Required action:
From the entries below, count the lines with "源码地址". Write only the count.

Given entries:
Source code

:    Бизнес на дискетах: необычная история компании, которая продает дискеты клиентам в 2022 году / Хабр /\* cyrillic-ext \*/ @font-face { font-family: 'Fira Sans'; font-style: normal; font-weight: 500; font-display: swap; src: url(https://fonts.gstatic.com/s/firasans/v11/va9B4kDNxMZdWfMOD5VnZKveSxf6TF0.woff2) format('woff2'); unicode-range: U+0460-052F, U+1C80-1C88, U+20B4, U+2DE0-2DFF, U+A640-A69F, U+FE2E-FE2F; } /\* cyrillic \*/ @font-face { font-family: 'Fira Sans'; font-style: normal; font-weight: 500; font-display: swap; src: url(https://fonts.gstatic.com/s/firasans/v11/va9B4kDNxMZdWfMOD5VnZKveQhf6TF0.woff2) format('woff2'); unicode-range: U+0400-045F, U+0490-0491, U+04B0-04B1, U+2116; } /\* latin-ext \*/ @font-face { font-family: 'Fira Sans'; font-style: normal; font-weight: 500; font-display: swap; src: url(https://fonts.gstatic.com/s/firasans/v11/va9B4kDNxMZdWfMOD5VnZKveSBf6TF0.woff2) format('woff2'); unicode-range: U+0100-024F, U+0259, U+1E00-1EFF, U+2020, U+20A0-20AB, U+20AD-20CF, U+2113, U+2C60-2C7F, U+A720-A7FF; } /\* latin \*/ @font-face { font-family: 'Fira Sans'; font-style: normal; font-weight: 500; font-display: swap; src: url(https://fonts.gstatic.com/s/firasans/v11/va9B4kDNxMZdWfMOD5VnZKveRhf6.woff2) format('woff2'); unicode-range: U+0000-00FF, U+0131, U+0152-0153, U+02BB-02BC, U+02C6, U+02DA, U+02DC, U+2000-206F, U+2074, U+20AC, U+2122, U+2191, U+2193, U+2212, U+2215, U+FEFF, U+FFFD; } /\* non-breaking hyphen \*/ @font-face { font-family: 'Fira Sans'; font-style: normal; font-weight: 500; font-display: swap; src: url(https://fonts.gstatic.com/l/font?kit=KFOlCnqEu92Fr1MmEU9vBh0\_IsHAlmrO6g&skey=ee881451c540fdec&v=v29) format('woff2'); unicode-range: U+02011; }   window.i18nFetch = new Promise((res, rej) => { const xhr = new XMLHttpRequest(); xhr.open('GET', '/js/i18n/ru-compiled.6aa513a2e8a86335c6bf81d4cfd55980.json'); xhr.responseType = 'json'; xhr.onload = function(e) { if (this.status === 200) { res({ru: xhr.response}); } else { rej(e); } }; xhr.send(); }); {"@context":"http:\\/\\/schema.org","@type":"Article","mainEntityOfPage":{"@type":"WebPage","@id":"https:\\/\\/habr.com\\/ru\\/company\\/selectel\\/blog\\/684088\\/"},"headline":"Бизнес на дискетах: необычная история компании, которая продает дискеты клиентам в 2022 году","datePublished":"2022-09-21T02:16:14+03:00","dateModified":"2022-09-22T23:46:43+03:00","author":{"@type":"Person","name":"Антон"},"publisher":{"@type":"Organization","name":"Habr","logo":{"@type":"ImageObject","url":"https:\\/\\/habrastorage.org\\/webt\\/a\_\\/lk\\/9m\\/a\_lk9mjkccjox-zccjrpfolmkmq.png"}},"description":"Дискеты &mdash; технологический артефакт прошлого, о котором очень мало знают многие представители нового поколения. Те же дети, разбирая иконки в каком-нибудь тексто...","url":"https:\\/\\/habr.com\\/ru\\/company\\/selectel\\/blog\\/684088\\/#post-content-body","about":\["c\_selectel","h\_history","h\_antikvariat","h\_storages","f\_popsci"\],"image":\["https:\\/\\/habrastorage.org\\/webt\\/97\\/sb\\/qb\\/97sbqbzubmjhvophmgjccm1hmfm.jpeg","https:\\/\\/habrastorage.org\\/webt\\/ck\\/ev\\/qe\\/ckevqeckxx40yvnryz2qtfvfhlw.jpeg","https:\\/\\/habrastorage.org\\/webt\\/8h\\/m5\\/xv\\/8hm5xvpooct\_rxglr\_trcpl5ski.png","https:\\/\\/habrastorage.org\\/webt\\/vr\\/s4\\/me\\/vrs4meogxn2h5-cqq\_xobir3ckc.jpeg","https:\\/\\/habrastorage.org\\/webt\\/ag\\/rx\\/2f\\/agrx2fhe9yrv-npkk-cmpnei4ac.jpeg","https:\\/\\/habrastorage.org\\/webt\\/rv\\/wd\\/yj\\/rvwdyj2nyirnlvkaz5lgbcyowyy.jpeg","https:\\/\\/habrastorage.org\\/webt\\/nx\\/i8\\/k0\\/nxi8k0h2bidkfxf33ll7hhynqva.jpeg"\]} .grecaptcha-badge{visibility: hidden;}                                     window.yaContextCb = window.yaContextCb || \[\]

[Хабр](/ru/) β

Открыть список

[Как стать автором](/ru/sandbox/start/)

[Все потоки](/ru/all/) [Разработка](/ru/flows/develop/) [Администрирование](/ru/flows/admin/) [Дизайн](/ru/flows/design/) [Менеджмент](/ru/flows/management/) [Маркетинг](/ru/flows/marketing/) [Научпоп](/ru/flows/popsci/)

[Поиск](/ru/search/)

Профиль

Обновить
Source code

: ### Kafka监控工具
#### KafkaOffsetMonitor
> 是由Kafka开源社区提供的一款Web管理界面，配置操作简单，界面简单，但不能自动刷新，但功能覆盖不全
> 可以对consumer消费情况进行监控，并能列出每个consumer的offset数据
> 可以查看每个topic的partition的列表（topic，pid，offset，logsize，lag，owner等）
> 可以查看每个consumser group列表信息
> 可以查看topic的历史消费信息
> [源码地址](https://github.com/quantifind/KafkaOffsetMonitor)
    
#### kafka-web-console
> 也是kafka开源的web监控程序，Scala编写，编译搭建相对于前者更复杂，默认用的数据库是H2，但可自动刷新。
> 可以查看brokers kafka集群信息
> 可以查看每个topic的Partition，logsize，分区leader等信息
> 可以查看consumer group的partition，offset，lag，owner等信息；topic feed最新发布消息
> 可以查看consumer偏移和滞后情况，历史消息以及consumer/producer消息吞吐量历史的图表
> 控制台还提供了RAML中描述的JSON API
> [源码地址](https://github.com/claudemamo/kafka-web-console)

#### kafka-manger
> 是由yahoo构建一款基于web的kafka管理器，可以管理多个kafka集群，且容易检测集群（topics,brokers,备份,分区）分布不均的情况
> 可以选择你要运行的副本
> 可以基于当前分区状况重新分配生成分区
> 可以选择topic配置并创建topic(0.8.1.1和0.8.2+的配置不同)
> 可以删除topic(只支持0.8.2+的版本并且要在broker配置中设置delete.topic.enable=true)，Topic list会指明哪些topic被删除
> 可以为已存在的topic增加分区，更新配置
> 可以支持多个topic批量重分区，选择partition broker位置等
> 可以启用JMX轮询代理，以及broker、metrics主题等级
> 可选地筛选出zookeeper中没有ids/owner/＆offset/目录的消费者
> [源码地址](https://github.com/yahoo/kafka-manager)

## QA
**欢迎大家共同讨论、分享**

Answer to the exercise:
3